» TASK INSTRUCTIONS: Translate into Spanish this sentence from the abstract on PET imaging in mice: "In conditions without anesthesia, striatal and cortical uptakes were reduced, whereas the bone uptake showed no change."

» SELECTED EXCERPT:
Abstract

PURPOSE
PET (positron emission tomography) is a noninvasive imaging technique, visualizing biological aspects in vivo. In animal models, the result of PET study can be affected more prominently than in humans by the animal conditions or drug pretreatment. We assessed the effects of anesthesia, body temperature, and pretreatment with selective serotonin reuptake inhibitor on the results of [18F]N-3-fluoropropyl-2beta-carbomethoxy-3beta-(4-iodophenyl) nortropane ([18F]FP-CIT) PET in mice.
METHODS
[18F]FP-CIT PET of C57BL/6 mice was performed in three different conditions: (1) anesthesia (isoflurane) with active warming (38degrees C) as a reference; (2) no anesthesia or warming; (3) anesthesia without warming at room temperature. Additional groups of mice pretreated with escalating doses of fluvoxamine (5, 20, 40, 80 mg/kg) were imaged in condition (1). The time activity curve and standardized uptake value of the striatum, cerebral cortex, and bone were compared among these conditions.
RESULTS
In all conditions, radioactivities of the striatum and cortex tended to form a plateau after rapid uptake and washout, but that of bone tended to increase gradually. When anesthetized without any warming, all the mice developed hypothermia and showed reduced bone uptake with slightly increased striatal and cortical uptakes compared to the reference condition. In conditions without anesthesia, striatal and cortical uptakes were reduced, whereas the bone uptake showed no change. Pretreatment with fluvoxamine increased the striatal uptake and striatal specific to cortical non-specific uptake ratio, whereas the bone uptake was reduced.
CONCLUSION
Anesthesia, body temperature, and fluvoxamine affect the result of [18F]FP-CIT PET in mice by altering striatal and bone uptakes.

[Saved entries]
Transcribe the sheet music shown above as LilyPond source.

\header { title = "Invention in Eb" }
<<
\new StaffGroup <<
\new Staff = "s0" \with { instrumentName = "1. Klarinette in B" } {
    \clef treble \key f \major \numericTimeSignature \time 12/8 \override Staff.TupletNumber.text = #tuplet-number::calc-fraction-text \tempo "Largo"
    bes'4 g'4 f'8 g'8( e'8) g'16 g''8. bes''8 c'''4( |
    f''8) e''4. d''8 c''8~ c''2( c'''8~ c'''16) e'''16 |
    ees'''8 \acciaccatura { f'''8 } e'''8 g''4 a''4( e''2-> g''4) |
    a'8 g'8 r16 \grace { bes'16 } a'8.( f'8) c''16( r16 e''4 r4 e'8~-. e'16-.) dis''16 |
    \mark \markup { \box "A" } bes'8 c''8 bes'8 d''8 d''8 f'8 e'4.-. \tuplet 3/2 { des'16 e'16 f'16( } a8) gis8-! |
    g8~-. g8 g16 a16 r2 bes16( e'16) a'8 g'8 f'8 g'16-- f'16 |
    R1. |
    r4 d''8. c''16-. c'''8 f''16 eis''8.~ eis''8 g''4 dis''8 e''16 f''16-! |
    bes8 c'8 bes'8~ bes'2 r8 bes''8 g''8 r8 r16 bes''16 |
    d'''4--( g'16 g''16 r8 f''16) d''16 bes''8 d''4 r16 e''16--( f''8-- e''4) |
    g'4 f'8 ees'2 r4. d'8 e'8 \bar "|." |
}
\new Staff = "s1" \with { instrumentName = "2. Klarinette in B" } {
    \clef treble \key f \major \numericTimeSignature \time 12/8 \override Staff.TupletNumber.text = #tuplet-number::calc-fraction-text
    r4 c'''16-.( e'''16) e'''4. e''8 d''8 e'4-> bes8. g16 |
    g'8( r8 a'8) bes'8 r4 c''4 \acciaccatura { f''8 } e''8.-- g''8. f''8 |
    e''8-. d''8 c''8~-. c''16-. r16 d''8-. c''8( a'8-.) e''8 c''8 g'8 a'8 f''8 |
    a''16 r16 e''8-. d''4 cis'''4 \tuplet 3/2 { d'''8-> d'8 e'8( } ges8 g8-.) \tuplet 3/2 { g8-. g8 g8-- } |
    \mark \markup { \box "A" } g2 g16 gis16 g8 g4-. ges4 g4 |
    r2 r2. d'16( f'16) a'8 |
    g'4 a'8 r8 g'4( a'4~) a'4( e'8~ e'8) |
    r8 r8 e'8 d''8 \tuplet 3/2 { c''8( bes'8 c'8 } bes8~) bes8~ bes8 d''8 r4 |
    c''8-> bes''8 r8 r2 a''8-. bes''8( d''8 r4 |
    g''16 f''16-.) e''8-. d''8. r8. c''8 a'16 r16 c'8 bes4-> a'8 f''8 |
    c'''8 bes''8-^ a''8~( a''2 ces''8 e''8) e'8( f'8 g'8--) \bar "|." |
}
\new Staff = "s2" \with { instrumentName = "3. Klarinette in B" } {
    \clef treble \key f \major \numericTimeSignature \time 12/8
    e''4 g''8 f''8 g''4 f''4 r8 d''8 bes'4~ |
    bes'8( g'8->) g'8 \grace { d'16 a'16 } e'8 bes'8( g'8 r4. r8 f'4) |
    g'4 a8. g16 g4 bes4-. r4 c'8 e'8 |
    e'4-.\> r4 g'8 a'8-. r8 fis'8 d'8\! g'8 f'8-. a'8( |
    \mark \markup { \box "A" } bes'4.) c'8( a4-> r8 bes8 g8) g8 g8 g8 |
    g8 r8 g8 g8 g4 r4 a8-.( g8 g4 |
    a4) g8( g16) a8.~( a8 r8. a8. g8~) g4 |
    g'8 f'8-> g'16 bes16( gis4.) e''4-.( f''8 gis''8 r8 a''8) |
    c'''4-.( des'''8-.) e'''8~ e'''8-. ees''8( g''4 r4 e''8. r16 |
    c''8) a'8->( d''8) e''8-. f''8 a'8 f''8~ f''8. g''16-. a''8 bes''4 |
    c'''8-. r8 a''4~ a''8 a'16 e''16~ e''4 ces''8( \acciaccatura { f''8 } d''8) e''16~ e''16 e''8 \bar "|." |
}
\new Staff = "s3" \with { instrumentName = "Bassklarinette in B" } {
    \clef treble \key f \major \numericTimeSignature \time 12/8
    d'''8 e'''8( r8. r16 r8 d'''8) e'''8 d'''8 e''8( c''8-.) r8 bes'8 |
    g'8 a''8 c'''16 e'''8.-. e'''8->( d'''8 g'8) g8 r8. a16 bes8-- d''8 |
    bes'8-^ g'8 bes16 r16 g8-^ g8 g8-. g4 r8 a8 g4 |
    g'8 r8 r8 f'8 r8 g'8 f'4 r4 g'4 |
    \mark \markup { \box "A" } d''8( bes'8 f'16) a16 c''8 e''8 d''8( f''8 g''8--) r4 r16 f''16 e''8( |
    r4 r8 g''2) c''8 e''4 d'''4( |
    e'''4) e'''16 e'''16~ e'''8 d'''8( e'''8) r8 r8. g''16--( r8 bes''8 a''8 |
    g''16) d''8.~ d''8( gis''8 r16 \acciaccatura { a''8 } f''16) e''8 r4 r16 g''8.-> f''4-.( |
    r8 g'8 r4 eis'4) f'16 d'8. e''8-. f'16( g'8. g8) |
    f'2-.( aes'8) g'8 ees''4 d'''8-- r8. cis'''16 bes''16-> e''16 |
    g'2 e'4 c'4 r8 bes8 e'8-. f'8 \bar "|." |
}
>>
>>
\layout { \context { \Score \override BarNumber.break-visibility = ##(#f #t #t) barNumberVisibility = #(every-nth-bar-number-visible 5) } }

» OUTPUT BELOW: En las condiciones sin anestesia, las captaciones estriatal y cortical se redujeron, mientras que la captación ósea no mostró cambios.